[Entries taken from a collection]
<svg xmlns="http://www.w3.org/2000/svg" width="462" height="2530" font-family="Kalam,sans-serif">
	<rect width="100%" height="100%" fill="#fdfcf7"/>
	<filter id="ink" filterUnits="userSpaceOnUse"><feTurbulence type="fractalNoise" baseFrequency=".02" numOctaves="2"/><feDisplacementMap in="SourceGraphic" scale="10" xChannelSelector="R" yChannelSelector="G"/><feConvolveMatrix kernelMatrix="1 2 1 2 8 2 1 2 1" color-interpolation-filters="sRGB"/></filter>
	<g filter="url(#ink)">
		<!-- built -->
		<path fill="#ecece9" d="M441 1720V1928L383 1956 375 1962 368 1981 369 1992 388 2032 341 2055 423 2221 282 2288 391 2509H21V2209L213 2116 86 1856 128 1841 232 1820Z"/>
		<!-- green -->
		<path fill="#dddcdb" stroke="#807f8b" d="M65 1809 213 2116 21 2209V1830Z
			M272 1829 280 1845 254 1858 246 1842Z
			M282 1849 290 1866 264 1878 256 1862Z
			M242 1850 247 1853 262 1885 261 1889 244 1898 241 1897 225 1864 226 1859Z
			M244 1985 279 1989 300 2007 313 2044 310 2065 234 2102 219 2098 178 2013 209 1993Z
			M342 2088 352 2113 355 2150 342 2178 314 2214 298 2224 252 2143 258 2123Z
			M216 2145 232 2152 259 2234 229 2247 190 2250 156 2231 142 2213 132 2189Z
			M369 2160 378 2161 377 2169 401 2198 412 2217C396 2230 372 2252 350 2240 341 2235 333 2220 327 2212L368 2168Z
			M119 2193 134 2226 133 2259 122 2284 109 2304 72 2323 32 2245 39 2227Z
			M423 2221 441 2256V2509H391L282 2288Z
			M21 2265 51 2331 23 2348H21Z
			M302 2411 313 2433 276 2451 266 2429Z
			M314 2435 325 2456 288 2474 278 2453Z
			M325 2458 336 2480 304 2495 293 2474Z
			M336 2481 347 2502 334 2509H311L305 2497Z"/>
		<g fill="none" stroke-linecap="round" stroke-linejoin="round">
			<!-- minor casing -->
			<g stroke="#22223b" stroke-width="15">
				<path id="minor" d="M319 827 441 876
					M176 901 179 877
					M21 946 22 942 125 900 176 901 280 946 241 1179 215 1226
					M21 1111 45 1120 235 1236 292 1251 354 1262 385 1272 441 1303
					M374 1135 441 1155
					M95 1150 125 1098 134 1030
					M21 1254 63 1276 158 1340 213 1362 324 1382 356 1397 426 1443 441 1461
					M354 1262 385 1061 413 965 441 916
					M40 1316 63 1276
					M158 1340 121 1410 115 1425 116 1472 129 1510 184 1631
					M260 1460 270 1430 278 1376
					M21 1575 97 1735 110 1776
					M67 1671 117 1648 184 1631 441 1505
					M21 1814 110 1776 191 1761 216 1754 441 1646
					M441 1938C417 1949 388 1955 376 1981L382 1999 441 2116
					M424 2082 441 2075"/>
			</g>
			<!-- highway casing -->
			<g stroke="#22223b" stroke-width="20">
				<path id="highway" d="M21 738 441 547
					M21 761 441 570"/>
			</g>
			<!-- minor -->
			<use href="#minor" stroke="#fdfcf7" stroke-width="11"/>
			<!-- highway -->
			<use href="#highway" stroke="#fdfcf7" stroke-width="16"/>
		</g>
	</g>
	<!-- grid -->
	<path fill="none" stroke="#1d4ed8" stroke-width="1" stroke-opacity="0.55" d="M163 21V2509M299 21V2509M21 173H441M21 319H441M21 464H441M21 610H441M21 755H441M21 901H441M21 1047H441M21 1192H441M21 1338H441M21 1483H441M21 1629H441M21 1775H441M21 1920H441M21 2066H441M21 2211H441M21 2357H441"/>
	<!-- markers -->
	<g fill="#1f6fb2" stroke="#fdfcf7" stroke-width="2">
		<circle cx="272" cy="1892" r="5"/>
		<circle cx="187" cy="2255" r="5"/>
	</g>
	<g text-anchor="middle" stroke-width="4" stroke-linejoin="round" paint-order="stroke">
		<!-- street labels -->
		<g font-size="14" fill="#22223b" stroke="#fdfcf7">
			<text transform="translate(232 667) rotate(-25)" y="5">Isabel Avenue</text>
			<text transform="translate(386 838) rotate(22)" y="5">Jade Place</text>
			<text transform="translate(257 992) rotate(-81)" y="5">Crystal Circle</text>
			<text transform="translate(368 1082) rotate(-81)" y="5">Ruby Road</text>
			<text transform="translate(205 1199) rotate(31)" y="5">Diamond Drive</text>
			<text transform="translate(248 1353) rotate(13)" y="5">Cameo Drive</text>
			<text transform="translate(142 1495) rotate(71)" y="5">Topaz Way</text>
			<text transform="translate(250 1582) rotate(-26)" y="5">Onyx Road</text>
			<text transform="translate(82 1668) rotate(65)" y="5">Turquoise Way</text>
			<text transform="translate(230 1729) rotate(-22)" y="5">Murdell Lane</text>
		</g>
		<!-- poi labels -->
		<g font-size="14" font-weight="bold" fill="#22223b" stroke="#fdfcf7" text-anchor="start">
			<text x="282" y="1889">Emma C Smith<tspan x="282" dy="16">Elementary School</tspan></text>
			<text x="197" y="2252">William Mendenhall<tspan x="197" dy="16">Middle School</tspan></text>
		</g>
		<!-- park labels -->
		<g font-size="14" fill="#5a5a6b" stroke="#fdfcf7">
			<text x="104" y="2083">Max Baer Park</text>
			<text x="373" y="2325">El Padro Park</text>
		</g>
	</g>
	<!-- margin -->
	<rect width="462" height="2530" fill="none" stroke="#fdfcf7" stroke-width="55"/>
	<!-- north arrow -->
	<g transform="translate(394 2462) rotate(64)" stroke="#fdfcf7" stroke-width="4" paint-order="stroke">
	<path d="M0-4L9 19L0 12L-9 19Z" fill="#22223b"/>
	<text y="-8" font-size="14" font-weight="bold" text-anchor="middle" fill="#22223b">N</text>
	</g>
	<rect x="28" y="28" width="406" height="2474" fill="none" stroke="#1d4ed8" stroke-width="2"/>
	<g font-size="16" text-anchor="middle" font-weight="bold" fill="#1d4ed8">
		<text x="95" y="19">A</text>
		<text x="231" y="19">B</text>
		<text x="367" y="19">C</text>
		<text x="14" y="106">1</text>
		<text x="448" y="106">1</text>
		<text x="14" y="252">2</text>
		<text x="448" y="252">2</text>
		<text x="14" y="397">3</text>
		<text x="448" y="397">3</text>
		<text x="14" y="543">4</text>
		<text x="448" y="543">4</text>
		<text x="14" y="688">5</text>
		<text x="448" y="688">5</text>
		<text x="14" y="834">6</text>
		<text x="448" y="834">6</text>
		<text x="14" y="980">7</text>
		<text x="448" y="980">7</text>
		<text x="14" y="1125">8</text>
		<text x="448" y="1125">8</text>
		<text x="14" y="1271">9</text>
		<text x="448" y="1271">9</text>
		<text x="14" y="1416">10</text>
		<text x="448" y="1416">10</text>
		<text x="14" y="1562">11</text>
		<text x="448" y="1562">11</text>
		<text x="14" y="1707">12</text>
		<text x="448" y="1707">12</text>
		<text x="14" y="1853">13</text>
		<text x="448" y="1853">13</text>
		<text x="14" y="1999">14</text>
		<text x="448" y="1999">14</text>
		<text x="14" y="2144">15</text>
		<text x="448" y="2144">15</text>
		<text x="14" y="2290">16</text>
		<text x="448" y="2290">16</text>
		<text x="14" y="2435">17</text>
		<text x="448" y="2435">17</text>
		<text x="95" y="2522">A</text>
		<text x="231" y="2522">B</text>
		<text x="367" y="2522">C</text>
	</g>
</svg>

_Directions_
Look over the records above and say how many lines hold the word "filter", giving the number alone.

_Exercise solution_
2